Monday, Jan. 15, 1951

Spotters Needed

In spite of radar, U.S. air defense still needs volunteer "spotters" like those who watched the skies from rooftops and lonely hills during World War II. Last week the Air Force estimated that an all-out war would call for 500,000 spotters to plug the unavoidable gaps in the U.S. radar network.

The trouble with radar is that it is subject to blind spots. Its waves go out in straight lines, like television waves; they cannot duck down behind buildings, hills or other obstacles, and they cannot follow the curvature of the earth (see diagram). So a radar station works best against high-flying airplanes. It can pick them up as far away as 150 miles, but if attacking bombers fly low, they can keep behind the bulge of the earth and get much closer before they are detected. With mountains or other obstacles to give them shelter, they are even harder to detect in time for effective warning.

It would be possible, of course, to space radar so close together that virtually all blind spots would be eliminated. But radar stations are complicated, expensive, and need up to 100 men each. To cover the U.S. with a gapless blanket of radar would cost more in money, electronics and men than the protection would be worth.

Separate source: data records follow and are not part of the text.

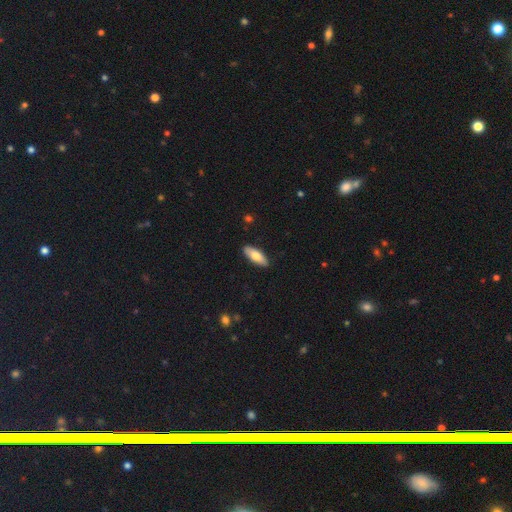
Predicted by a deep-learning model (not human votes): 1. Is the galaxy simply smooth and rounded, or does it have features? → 73% smooth, 22% featured or disk, 5% star or artifact.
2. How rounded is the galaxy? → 68% in between, 30% cigar-shaped, 2% round.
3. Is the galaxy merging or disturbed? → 89% none, 8% minor disturbance, 2% major disturbance, 1% merger.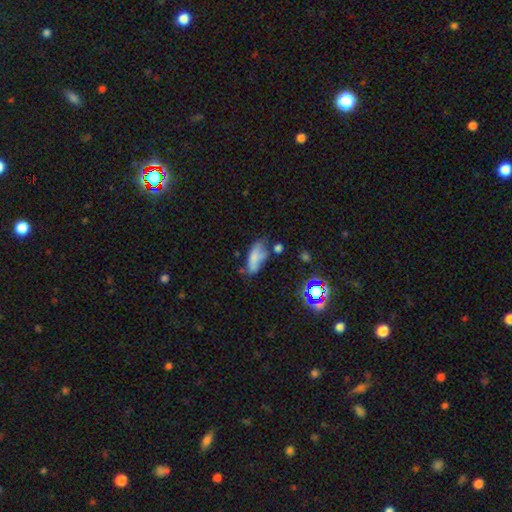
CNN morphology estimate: smooth-or-featured: smooth: 67% | featured or disk: 20% | star or artifact: 13%
  how-rounded: in between: 77% | cigar-shaped: 19% | round: 3%
  merging: none: 37% | minor disturbance: 32% | major disturbance: 18% | merger: 12%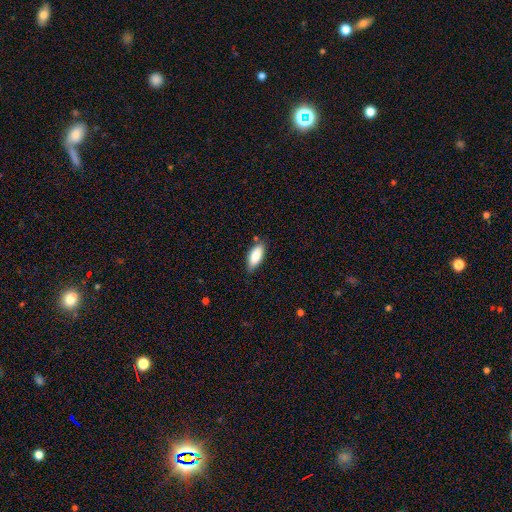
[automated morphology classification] smooth_or_featured: smooth (p=0.86) [alt: featured or disk p=0.08]
how_rounded: in between (p=0.83) [alt: cigar-shaped p=0.15]
merging: none (p=0.79) [alt: minor disturbance p=0.17]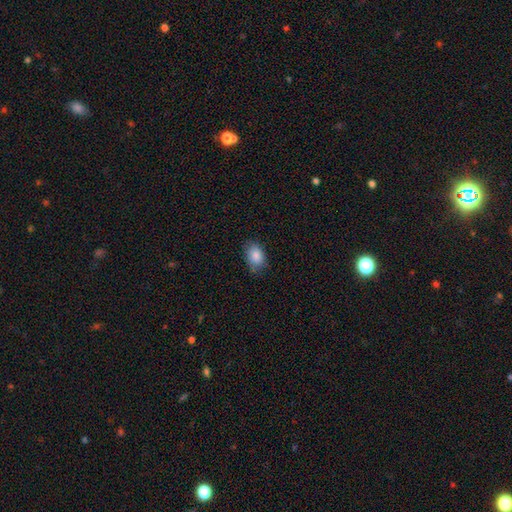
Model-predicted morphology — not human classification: smooth-or-featured: smooth: 87% | star or artifact: 7% | featured or disk: 6%
  how-rounded: in between: 84% | round: 15% | cigar-shaped: 1%
  merging: none: 76% | minor disturbance: 20% | major disturbance: 4% | merger: 1%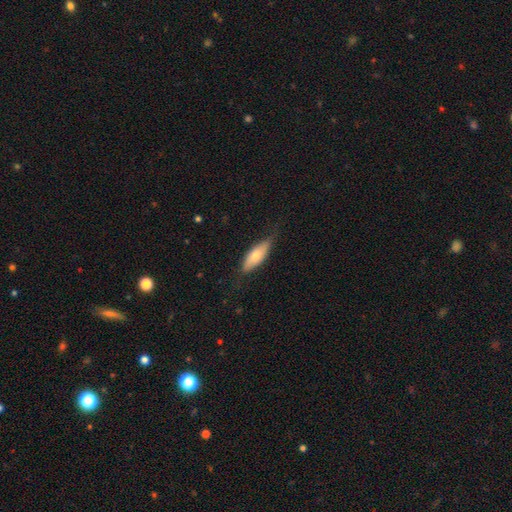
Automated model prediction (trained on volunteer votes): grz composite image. It shows a smooth galaxy with no disk features (62%) that is in between round and cigar-shaped (71%). Merging: none (67%).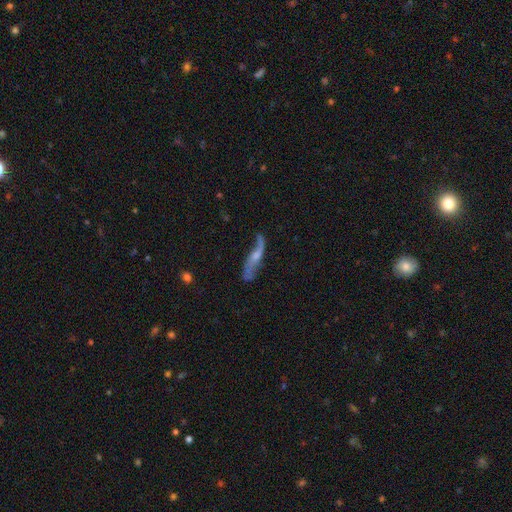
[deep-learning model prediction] smooth_or_featured: featured or disk (p=0.78) [alt: smooth p=0.15]
disk_edge_on: no (p=0.65) [alt: yes p=0.35]
bar: no (p=0.58) [alt: weak p=0.31]
has_spiral_arms: yes (p=0.91) [alt: no p=0.09]
bulge_size: moderate (p=0.45) [alt: small p=0.40]
merging: none (p=0.66) [alt: minor disturbance p=0.21]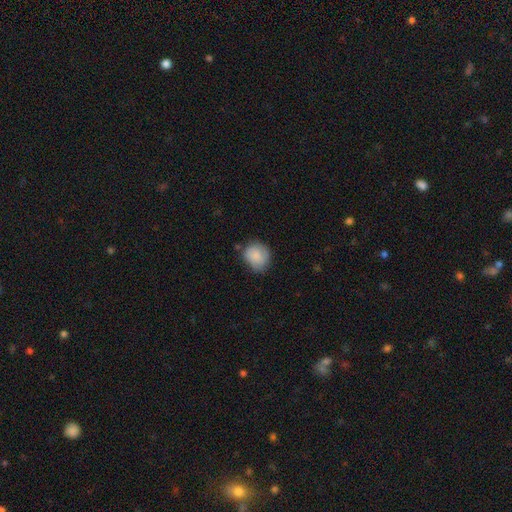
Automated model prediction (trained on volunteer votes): smooth-or-featured: smooth: 82% | featured or disk: 11% | star or artifact: 7%
  how-rounded: round: 71% | in between: 28% | cigar-shaped: 1%
  merging: none: 65% | minor disturbance: 25% | major disturbance: 6% | merger: 3%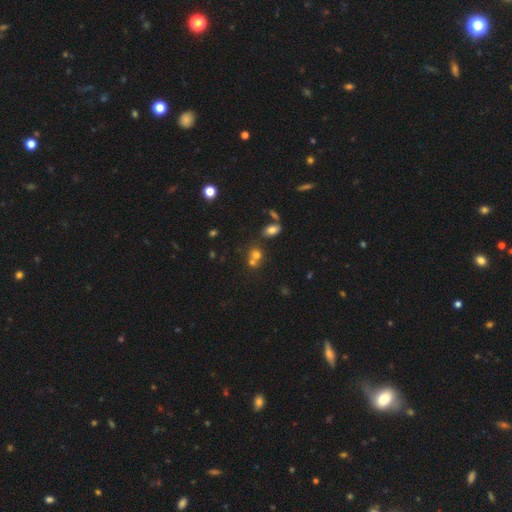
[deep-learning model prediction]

Spotters can neither see nor hear bombers at extreme altitudes, which is radar's job. The spotters will specialize on attackers trying to slip, perhaps at treetop level, through gaps between the radar stations. Such attacks, says the Air Force's Air Defense Command, are a very real danger. Once a group of bombers passes the radars that watch the coasts and northern border of the U.S., it might "get loose" in the interior. Unless it should blunder into the field of a radar, the defending jet fighters would not know where to look for it.

Volunteer spotters could do a great deal to forestall such an attack. Their telephoned reports, plotted on boards at "filter stations," would show with little delay where the invaders were heading.

Low-flying bombers are easy prey for fighters that can find them. If an enemy knows that an efficient spotting system is in operation, he is more likely to keep his bombers at extreme altitudes, where they can be tracked by radar.